US Passport Revocation

Included in a bill signed into Congress in 2015, was a revenue-raising provision that requires the IRS to revoke or deny the passport of any taxpayer with a seriously delinquent tax debt.  The IRS defines a seriously delinquent tax debt as a tax liability of an amount greater than $50,000, and for which the taxpayer has exhausted all administrative appeal rights. That amount includes penalties and interest in addition to the taxes. The statutory $50,000 amount is adjusted annually for inflation and is currently $59,000. 

For reasons grounded in principle, law, and equity, ACA strongly opposes the notion of revoking passports for the purpose of collecting tax debts. ACA has highlighted to the Congress the serious negative impact such legislation could have on Americans living overseas:  ACA letter to Congress and Final ACA position paper on passport revocation.

ACA is concerned over this provision given the increase in individuals coming into compliance from overseas, the lengthy mail delivery and communication time between the IRS and overseas tax filers, and the risk of error in filing from overseas. ACA also believes that a general policy of revoking US citizen's passports for tax delinquency in unfair.

On October 16, 2019, the IRS reversed its temporary suspension of passport certification for revocation/denial for taxpayers with open National Taxpayer Advocate Services (TAS) cases.

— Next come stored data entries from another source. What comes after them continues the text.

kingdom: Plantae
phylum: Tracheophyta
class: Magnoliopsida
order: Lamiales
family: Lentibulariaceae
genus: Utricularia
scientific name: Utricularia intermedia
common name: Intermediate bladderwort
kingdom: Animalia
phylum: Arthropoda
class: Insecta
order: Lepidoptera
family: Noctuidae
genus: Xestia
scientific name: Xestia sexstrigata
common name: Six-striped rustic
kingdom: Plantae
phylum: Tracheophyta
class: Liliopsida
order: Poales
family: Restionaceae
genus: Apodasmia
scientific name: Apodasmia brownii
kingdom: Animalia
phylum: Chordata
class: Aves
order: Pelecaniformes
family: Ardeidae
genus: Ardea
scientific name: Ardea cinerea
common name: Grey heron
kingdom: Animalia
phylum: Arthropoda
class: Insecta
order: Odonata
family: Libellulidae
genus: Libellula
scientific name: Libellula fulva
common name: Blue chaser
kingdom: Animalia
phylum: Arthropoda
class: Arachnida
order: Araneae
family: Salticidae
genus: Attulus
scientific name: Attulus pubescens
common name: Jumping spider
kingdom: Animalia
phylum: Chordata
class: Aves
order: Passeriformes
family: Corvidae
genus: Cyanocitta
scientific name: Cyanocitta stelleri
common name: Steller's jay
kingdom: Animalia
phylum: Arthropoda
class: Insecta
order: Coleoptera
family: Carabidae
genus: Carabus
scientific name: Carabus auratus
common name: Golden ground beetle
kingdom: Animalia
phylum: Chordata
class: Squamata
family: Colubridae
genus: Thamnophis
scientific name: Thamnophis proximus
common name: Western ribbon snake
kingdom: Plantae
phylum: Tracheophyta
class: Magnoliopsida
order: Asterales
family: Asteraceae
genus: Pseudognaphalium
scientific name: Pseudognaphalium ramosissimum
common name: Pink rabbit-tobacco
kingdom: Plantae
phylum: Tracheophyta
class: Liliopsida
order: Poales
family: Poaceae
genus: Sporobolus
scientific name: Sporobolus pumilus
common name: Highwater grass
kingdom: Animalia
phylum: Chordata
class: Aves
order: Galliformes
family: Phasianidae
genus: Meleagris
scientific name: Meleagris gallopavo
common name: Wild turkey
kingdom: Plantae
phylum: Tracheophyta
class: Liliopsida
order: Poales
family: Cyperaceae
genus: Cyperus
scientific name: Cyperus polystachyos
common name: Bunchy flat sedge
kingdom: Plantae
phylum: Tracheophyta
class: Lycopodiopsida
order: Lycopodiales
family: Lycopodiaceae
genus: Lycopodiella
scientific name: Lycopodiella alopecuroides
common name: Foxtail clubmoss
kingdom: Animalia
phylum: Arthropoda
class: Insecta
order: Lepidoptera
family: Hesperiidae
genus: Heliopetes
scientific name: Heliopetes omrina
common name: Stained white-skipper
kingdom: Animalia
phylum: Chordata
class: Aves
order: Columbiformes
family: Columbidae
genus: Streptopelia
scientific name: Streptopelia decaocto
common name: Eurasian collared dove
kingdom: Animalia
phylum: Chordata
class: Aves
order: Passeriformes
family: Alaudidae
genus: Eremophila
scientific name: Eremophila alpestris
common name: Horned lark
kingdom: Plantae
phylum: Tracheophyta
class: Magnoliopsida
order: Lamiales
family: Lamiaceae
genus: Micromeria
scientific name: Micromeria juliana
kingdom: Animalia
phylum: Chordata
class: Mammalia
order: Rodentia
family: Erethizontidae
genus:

ACA maintains that loss or denial of a US passport for US citizens overseas holds serious and unparalleled consequences compared to those faced by US citizens living in the United States. An ACA Freedom of Information Act request has revealed that of the over 260,000 cases reported for potential passport revocation, approximately 1,850 represent individuals who are overseas residents. A US passport for these US citizens may be the only official US document conclusively proving US citizenship.  The Americans Abroad Caucus supports this position caucus-letter-to-state-department.pdf (

For those US citizens overseas working in high-risk countries and danger zones, a US passport may be their only proof to the US Embassy or Consulate in circumstances necessitating urgent assistance. Also, a US passport is the underpinning document for many Americans to hold “work permits” and “right of residency” in many foreign countries. Without such a document, many would be unable to work or maintain their livelihoods if their US passports were revoked or denied.